Haneen Zoabi
Haneen Zoabi Reuters

An Arab member of the Israeli Parliament, the Knesset, has been banned for six months from all parliamentary activity except voting for her comments on the three missing Israeli teens, who were found dead near Hebron after a massive manhunt.

Haneen Zoabi, the first Arab Israeli woman elected to a legislative body, went under fire for saying that the kidnapping of 16-year-olds Naftali Frenkel and Gilad Shaar and 19-year-old Eyal Yifrach from a West Bank hitchhiking was not terrorism.

During a radio interview, Zoabi said that the kidnappers of the teens "aren't terrorists".

"Even if I do not agree with them, they are people who do not see any way to change their reality, and they are compelled to use means like these until Israel wakes up and sees the suffering, feels the suffering of the other," she added.

The bodies of the three students were subsequently found in a pit in a field near Halhul, north of Hebron.

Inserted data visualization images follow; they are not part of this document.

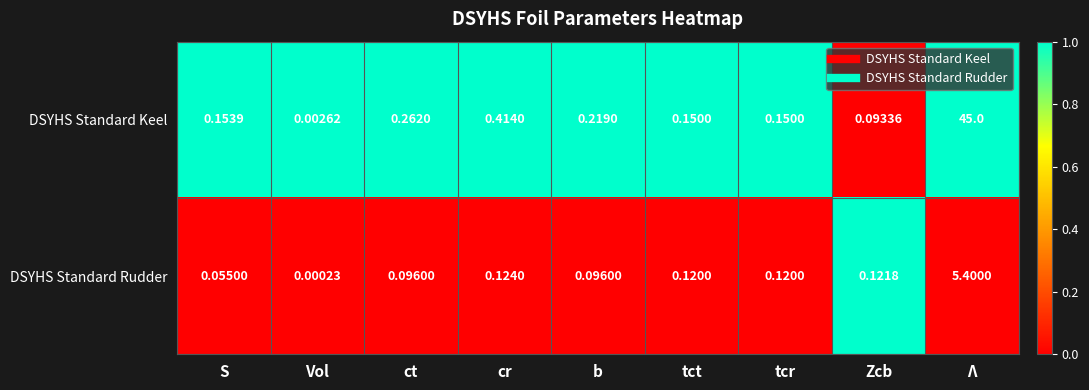

What is the spread (max minus min) of values at Λ?

39.6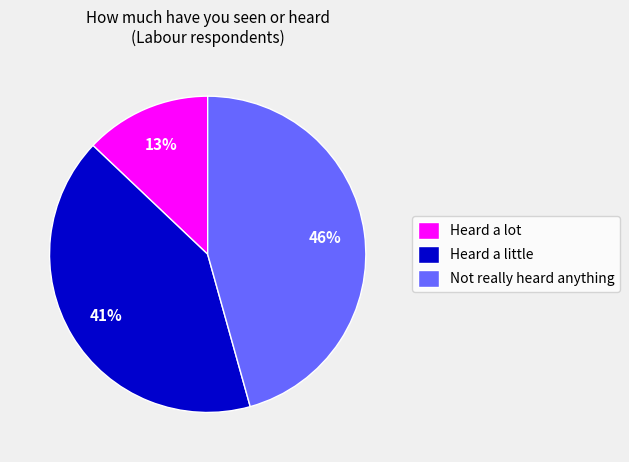

Is there a majority slice in this chart?

No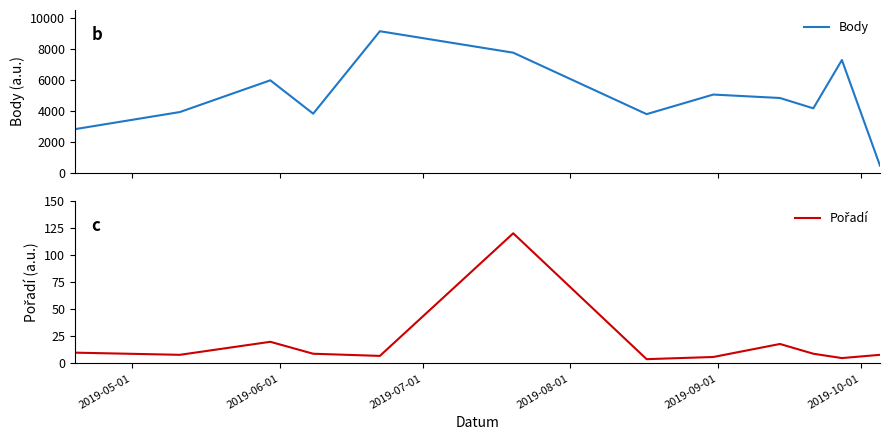

How many data points in Body are less than 4824?

6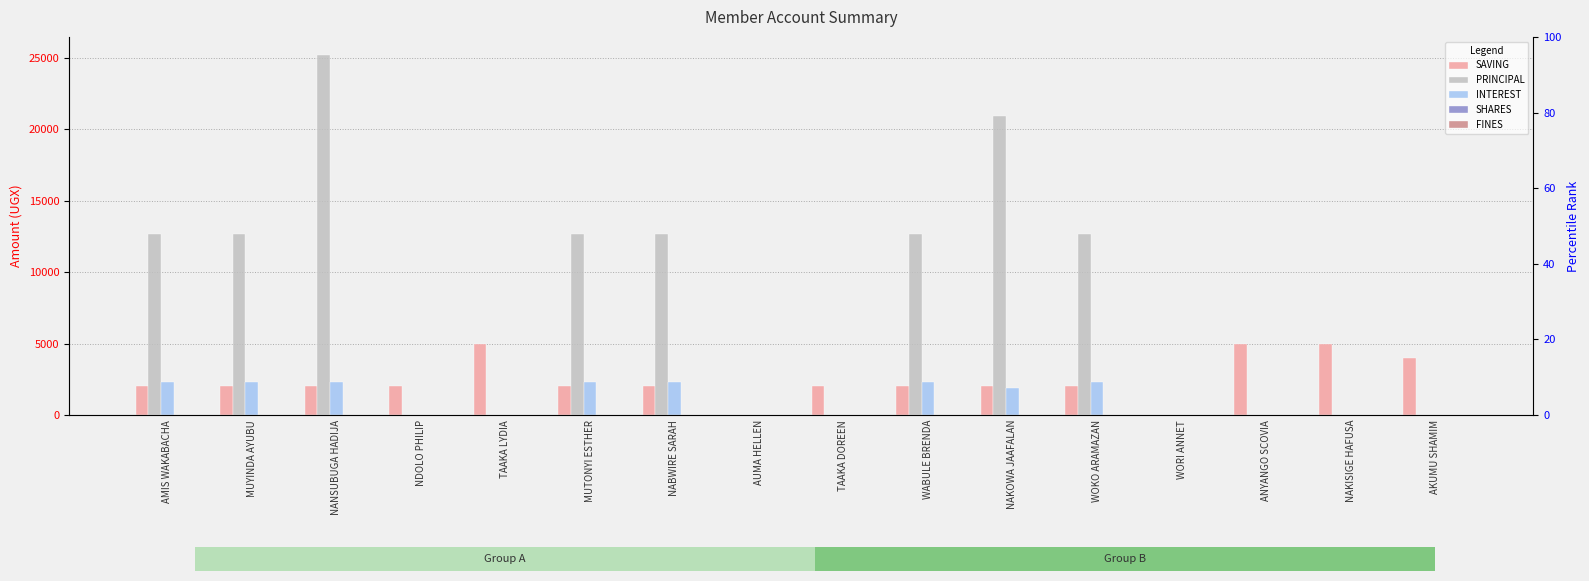

Reading right to left, transcribe all the data shown in this chart.

SAVING: 4000	5000	5000	0	2000	2000	2000	2000	0	2000	2000	5000	2000	2000	2000	2000
PRINCIPAL: 0	0	0	0	12700	20900	12700	0	0	12700	12700	0	0	25200	12700	12700
INTEREST: 0	0	0	0	2300	1900	2300	0	0	2300	2300	0	0	2300	2300	2300
SHARES: 0	0	0	0	0	0	0	0	0	0	0	0	0	1	0	0
FINES: 0	0	0	0	0	0	0	0	0	0	0	0	0	0	0	0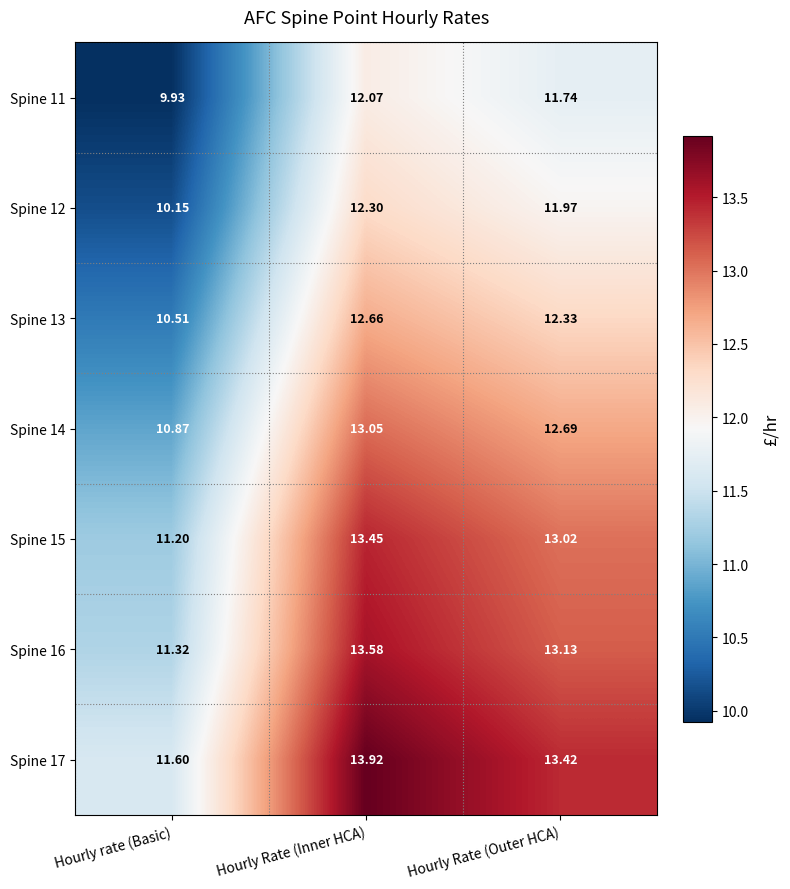

Which category has the highest value in the Spine 12 series?

Hourly Rate (Inner HCA)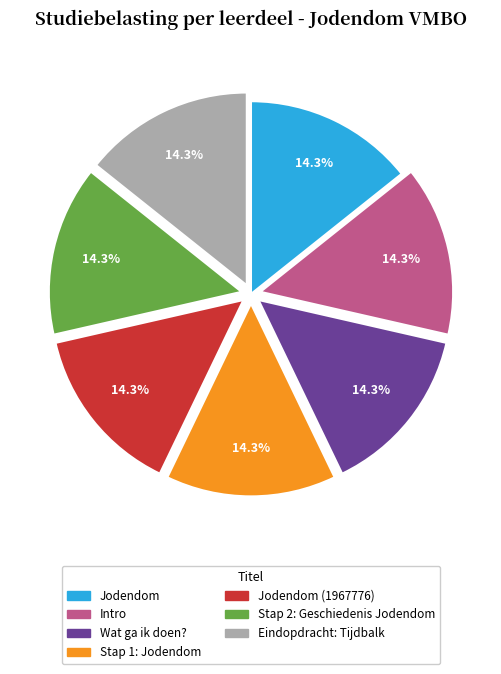

To the nearest percent, what portion does Stap 1: Jodendom represent?

14%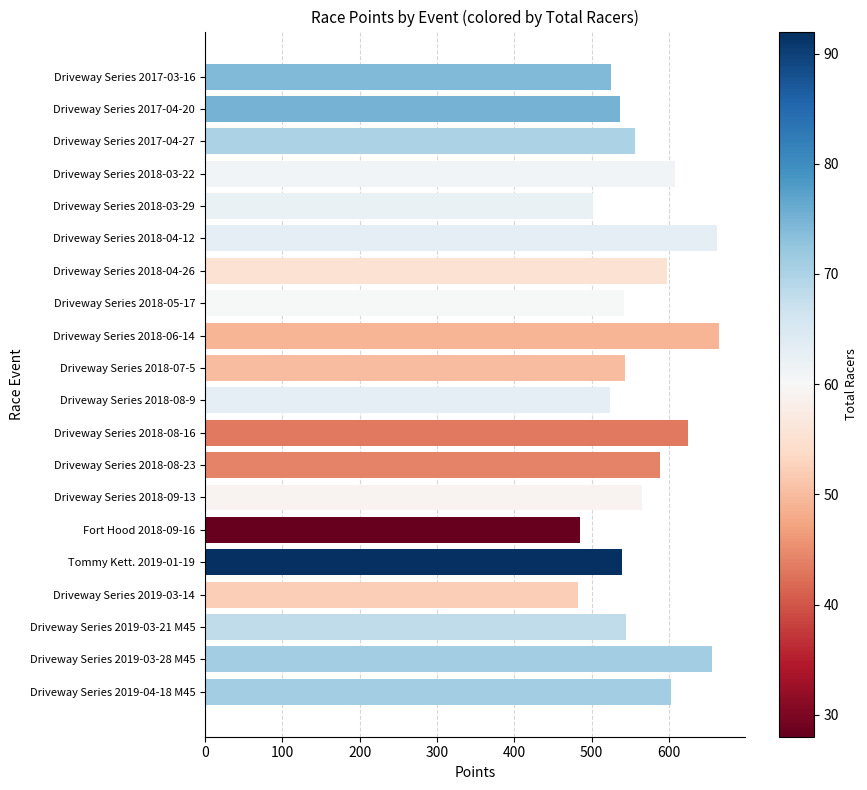

What is the label of the 4th bar from the top?

Driveway Series 2018-03-22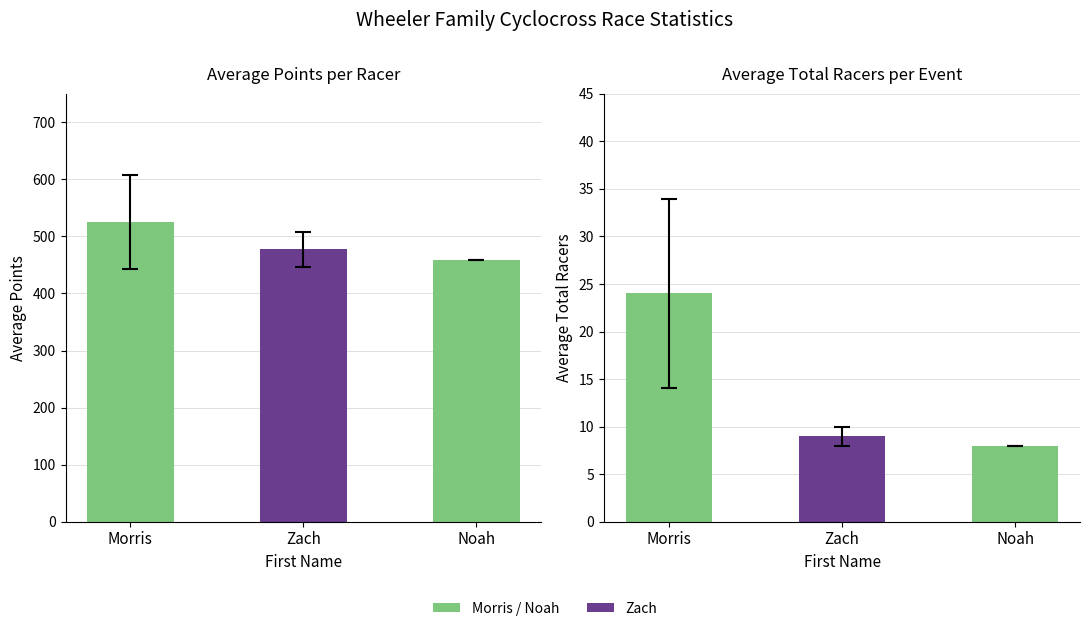

The Avg Total Racers series shows 9.0 at Zach. True or false?

True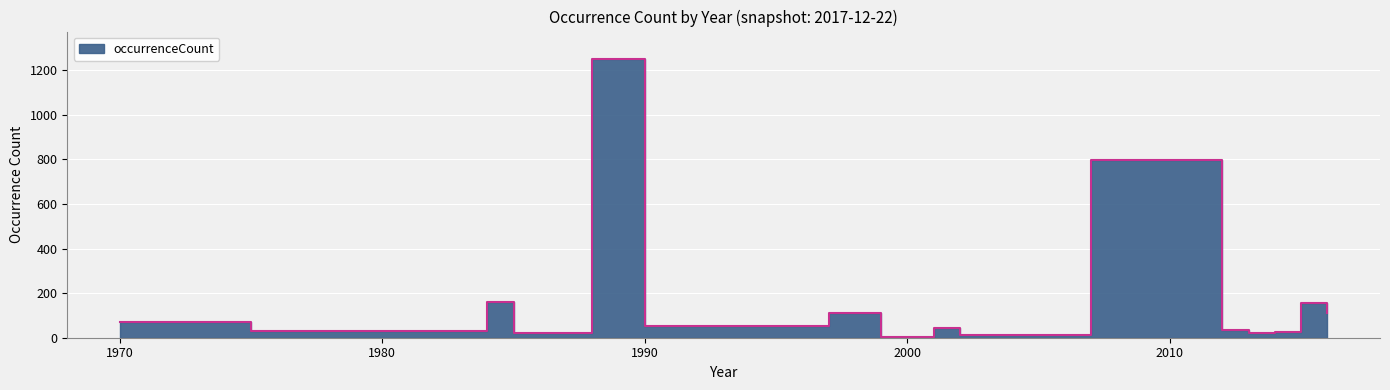

The value at 1988 is 1981. True or false?

False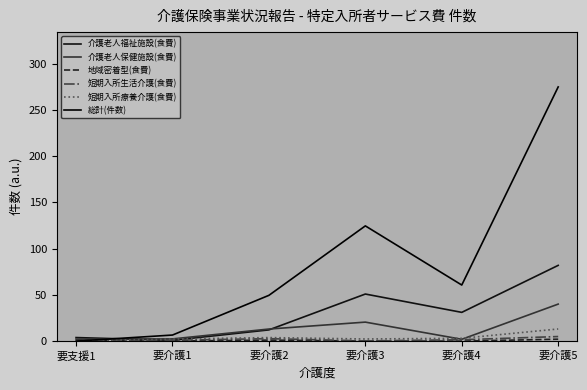

Rank the series at 要介護4 from lowest to highest value.

地域密着型(食費), 短期入所生活介護(食費), 介護老人保健施設(食費), 短期入所療養介護(食費), 介護老人福祉施設(食費), 総計(件数)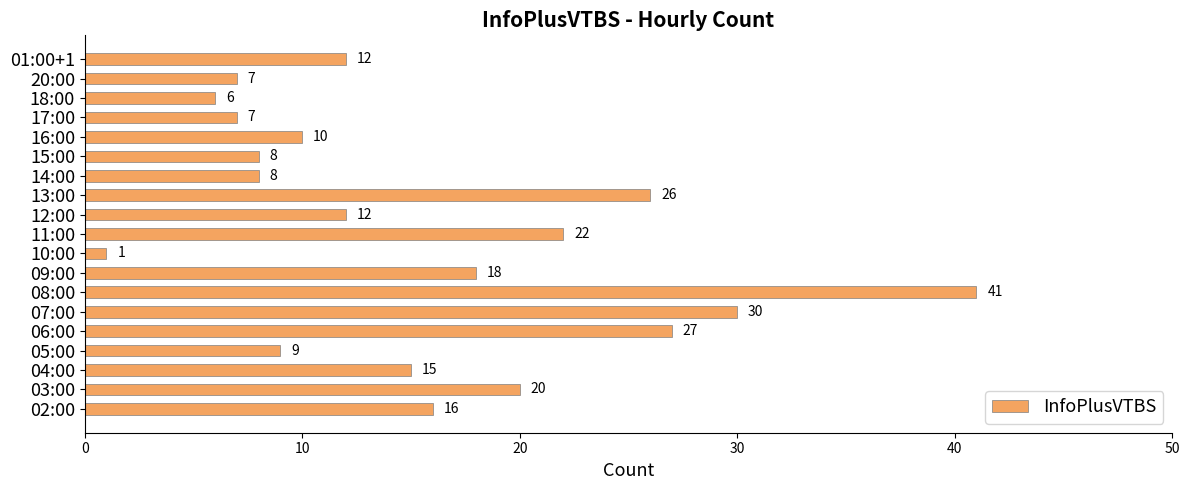

Between 02:00 and 07:00, which is larger?

07:00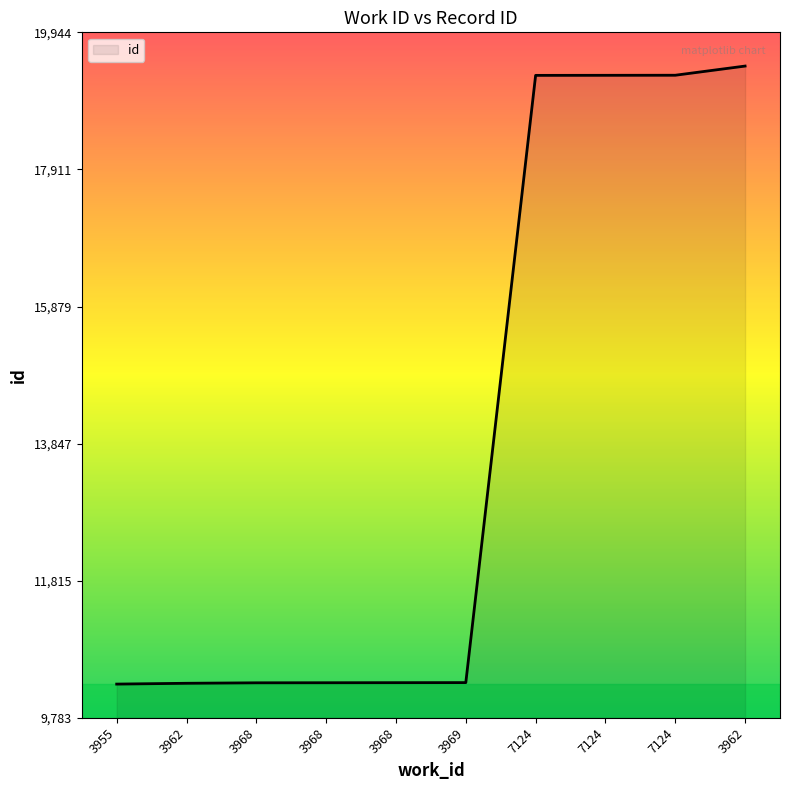

What is the average value?

13916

The Knesset speaker Yuli Edelstein said Zoabi's statements "border on incitement encouraging violence and supporting terrorism". Edelstein cited an article in which the Arab MK allegedly calls on Palestinians to take part in "popular resistance".

Zoabi also faces investigation over allegations that she insulted Arab police officers in a Nazareth court. A source told the Jerusalem Post that Zoabi called Israeli-Arab police officers "traitors" and told the crowd to spit in their faces during a protest.